FAQ

Questions? We have you covered. Find all Frequently Asked Questions and Answers here.

Frequently asked questions

TOPICS
  • Miscellaneous
What is arbitration?
Arbitration is a private dispute resolution process. Your claim will not be filed in court. Your claim will be decided by an arbitrator, who is a neutral person chosen by you and the company. We can select an arbitrator for you who is fair and neutral.
Is arbitration confidential?
Yes, arbitration is a confidential, private process.
Once I sign up, how does the process work?
Once you sign up, you’ll be asked to sign our attorney-client agreement. That allows us to investigate your private arbitration claim. Then, log in to your secure client portal. All information is strictly privileged and confidential and will only be used for your claim. Answer a few more questions, upload a few documents, and we’ll take it from there. We’ll analyze your claim and your losses, negotiate with the company, and, if necessary, pursue your claim in arbitration.
How do your fees work?
Our fees will be a percentage of the settlement or recovery we obtain for you. That amount will depend on the rules in the state you live in. We only receive a fee if you win, and you will never owe us any money.
What is a ‘negative option’ business model?

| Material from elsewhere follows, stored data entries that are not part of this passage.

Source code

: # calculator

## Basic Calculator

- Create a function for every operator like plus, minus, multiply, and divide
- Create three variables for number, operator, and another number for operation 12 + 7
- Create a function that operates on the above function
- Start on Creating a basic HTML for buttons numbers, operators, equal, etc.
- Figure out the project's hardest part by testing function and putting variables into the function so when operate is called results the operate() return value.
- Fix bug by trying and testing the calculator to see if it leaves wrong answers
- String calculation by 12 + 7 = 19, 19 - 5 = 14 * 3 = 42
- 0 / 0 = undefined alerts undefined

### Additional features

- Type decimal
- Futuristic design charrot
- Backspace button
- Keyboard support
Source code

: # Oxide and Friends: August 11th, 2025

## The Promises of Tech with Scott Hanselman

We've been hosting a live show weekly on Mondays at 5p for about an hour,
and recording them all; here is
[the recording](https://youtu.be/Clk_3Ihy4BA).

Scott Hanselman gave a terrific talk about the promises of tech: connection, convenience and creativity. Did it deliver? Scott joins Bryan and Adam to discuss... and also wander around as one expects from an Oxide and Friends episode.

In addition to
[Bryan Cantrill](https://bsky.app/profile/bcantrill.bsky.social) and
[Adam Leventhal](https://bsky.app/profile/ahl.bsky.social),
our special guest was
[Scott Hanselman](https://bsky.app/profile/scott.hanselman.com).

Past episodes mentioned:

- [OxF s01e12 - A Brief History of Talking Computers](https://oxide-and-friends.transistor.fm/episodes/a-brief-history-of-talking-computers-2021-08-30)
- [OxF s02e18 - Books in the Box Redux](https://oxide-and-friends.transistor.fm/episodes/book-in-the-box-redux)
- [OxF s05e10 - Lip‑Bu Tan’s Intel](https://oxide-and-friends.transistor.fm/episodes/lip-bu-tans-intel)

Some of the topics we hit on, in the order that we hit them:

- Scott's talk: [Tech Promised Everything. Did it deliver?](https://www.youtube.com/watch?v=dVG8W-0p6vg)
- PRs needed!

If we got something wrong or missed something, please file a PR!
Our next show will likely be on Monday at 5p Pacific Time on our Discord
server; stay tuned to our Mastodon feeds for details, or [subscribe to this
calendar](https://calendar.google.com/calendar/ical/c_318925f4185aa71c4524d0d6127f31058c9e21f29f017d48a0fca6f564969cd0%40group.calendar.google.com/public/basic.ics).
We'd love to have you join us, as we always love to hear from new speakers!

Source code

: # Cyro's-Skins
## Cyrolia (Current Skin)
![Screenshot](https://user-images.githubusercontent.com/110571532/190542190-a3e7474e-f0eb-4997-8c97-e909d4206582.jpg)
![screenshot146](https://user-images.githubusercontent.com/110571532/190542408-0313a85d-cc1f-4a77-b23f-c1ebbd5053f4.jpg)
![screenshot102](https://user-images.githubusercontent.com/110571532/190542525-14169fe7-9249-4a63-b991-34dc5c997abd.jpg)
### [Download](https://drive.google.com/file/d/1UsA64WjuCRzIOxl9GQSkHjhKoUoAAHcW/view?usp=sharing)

A negative option is when a company keeps sending you their product or service and charging you for it until you tell them to stop. This often happens with subscription services like magazines, book clubs, or online software. You might start with a free trial or with discounted promotional pricing but the subscription keeps going after the free trial or discounted promotional period ends until you explicitly cancel the service. This can be handy because you don't have to remember to reorder every time, but it might also surprise you with unexpected bills if you didn't realize it would your subscription was going to continue, the free trial period ended, or the price of the subscription was going to increase.
Are Negative Options Illegal?
It depends. Companies that use negative options benefit from customers’ confusion around subscription billing practices and cancellation policies, so the government has issued guidance about how companies that offer negative option recurring payment plans for products or services. These laws require them to adequately inform their customers about the key terms of service.

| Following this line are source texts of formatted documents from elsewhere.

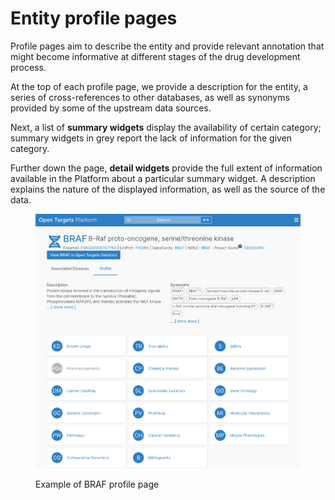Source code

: # Entity profile pages

Profile pages aim to describe the entity and provide relevant annotation that might become informative at different stages of the drug development process.

At the top of each profile page, we provide a description for the entity, a series of cross-references to other databases, as well as synonyms provided by some of the upstream data sources.

Next, a list of **summary widgets** display the availability of certain category; summary widgets in grey report the lack of information for the given category.

Further down the page, **detail widgets** provide the full extent of information available in the Platform about a particular summary widget. A description explains the nature of the displayed information, as well as the source of the data.

<figure><img src="../.gitbook/assets/Screenshot 2024-09-18 at 09.57.38.png" alt=""><figcaption><p>Example of BRAF profile page</p></figcaption></figure>

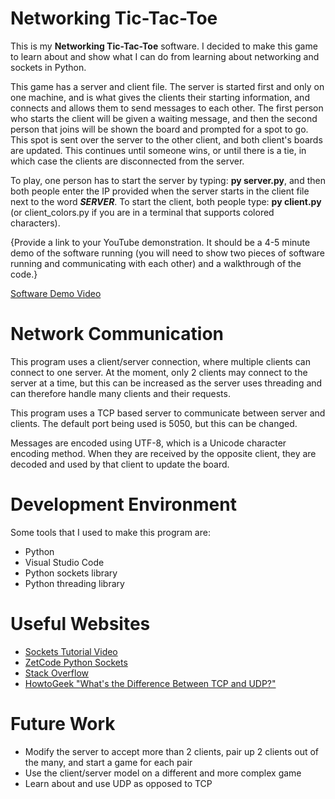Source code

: # Networking Tic-Tac-Toe

This is my **Networking Tic-Tac-Toe** software. I decided to make this game to learn about and show what I can do from learning about networking and sockets in Python. 

This game has a server and client file. The server is started first and only on one machine, and is what gives the clients their starting information, and connects and allows them to send messages to each other. The first person who starts the client will be given a waiting message, and then the second person that joins will be shown the board and prompted for a spot to go. This spot is sent over the server to the other client, and both client's boards are updated. This continues until someone wins, or until there is a tie, in which case the clients are disconnected from the server.

To play, one person has to start the server by typing: **py server.py**, and then both people enter the IP provided when the server starts in the client file next to the word ***SERVER***. To start the client, both people type: **py client.py** (or client_colors.py if you are in a terminal that supports colored characters).

{Provide a link to your YouTube demonstration.  It should be a 4-5 minute demo of the software running (you will need to show two pieces of software running and communicating with each other) and a walkthrough of the code.}

[Software Demo Video](http://youtube.link.goes.here)

# Network Communication

This program uses a client/server connection, where multiple clients can connect to one server. At the moment, only 2 clients may connect to the server at a time, but this can be increased as the server uses threading and can therefore handle many clients and their requests.

This program uses a TCP based server to communicate between server and clients. The default port being used is 5050, but this can be changed.

Messages are encoded using UTF-8, which is a Unicode character encoding method. When they are received by the opposite client, they are decoded and used by that client to update the board.

# Development Environment

Some tools that I used to make this program are:

* Python
* Visual Studio Code
* Python sockets library
* Python threading library

# Useful Websites

* [Sockets Tutorial Video](http://www.youtube.com/watch?v=3QiPPX-KeSc)
* [ZetCode Python Sockets](http://zetcode.com/python/socket/)
* [Stack Overflow](http://stackoverflow.com/questions/21217313/sending-strings-to-and-fro-server-client-python)
* [HowtoGeek "What's the Difference Between TCP and UDP?"](https://www.howtogeek.com/190014/htg-explains-what-is-the-difference-between-tcp-and-udp/)

# Future Work

* Modify the server to accept more than 2 clients, pair up 2 clients out of the many, and start a game for each pair
* Use the client/server model on a different and more complex game
* Learn about and use UDP as opposed to TCP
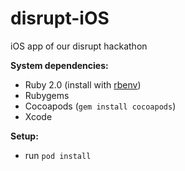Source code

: disrupt-iOS
===========

iOS app of our disrupt hackathon


**System dependencies:**
- Ruby 2.0 (install with [rbenv](https://github.com/sstephenson/rbenv))
- Rubygems
- Cocoapods (`gem install cocoapods`)
- Xcode

**Setup:**
- run `pod install`
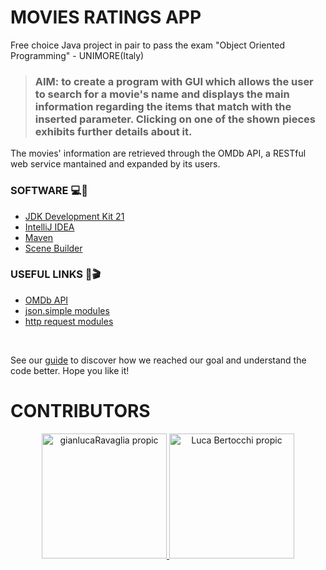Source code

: # MOVIES RATINGS APP


Free choice Java project in pair to pass the exam "Object Oriented Programming" - UNIMORE(Italy)
 
>### AIM: to create a program with GUI which allows the user to search for a movie's name and displays the main information regarding the items that match with the inserted parameter. Clicking on one of the shown pieces exhibits further details about it. 
The movies' information are retrieved through the OMDb API, a RESTful web service mantained and expanded by its users.



### SOFTWARE 💻🔨
* [JDK Development Kit 21](https://www.oracle.com/it/java/technologies/downloads/)
* [IntelliJ IDEA](https://www.jetbrains.com/idea/)
* [Maven](https://maven.apache.org/)
* [Scene Builder](https://gluonhq.com/products/scene-builder/) 


### USEFUL LINKS 🙌🎬
* [OMDb API](https://www.omdbapi.com/) 
* [json.simple modules](https://www.javatpoint.com/java-json-example) 
* [http request modules](https://docs.oracle.com/en/java/javase/11/docs/api/java.net.http/java/net/http/HttpClient.html) 

<br/>

See our [guide](MoviesRatingsApp/guide/0-Idea.md) to discover how we reached our goal and understand the code better. Hope you like it!

# CONTRIBUTORS

<p align="center">
    <a href="https://github.com/Gianlu03">
        <img src="https://avatars.githubusercontent.com/u/101069296?v=4" width="200" height="200" title="gianlucaRavaglia propic">
    </a>
    <a href="https://github.com/BertocchiLuca">
        <img src="https://avatars.githubusercontent.com/u/101472042?v=4" width="200" height="200" alt="Luca Bertocchi propic">
    </a>
</p>

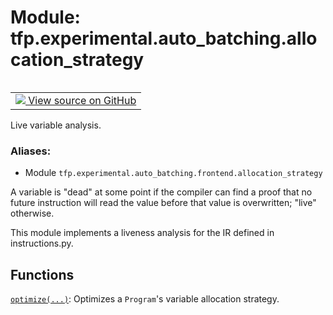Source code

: <div itemscope itemtype="http://developers.google.com/ReferenceObject">
<meta itemprop="name" content="tfp.experimental.auto_batching.allocation_strategy" />
<meta itemprop="path" content="Stable" />
</div>

# Module: tfp.experimental.auto_batching.allocation_strategy


<table class="tfo-notebook-buttons tfo-api" align="left">

<td>
  <a target="_blank" href="https://github.com/tensorflow/probability/blob/master/tensorflow_probability/python/experimental/auto_batching/allocation_strategy.py">
    <img src="https://www.tensorflow.org/images/GitHub-Mark-32px.png" />
    View source on GitHub
  </a>
</td></table>



Live variable analysis.

### Aliases:

* Module `tfp.experimental.auto_batching.frontend.allocation_strategy`


<!-- Placeholder for "Used in" -->

A variable is "dead" at some point if the compiler can find a proof that no
future instruction will read the value before that value is overwritten; "live"
otherwise.

This module implements a liveness analysis for the IR defined in
instructions.py.

## Functions

[`optimize(...)`](../../../tfp/experimental/auto_batching/allocation_strategy/optimize.md): Optimizes a `Program`'s variable allocation strategy.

For instance, The Federal Trade Commission has recently issued a “Negative Option Rule” that provides companies with guidance on how to adequately inform their customers. If a company fails to provide these disclosures to consumers, they may be liable under federal or state law. Under the FTC’s Negative Option Rule, Companies are required to clearly and conspicuously disclose the material terms of the offer on all promotional materials. These terms include the right of a subscriber to cancel their membership at any time, whether charges include postage and handling, and ways in which the subscriber can notify the seller if they do not wish to complete the transaction. Recently, the Consumer Financial Protection Bureau issued a Consumer Financial Protection Circular that companies engaged in negative option transactions can violate the Consumer Financial Protection Act if the company 1) misrepresents or fails to clearly and conspicuously disclose the material terms of a negative option program; 2) fails to obtain consumers’ informed consent; or 3) misleads consumers who want to cancel, erects unreasonable barriers to cancellations, or fails to honor cancellation requests that comply with its promised cancellation procedures.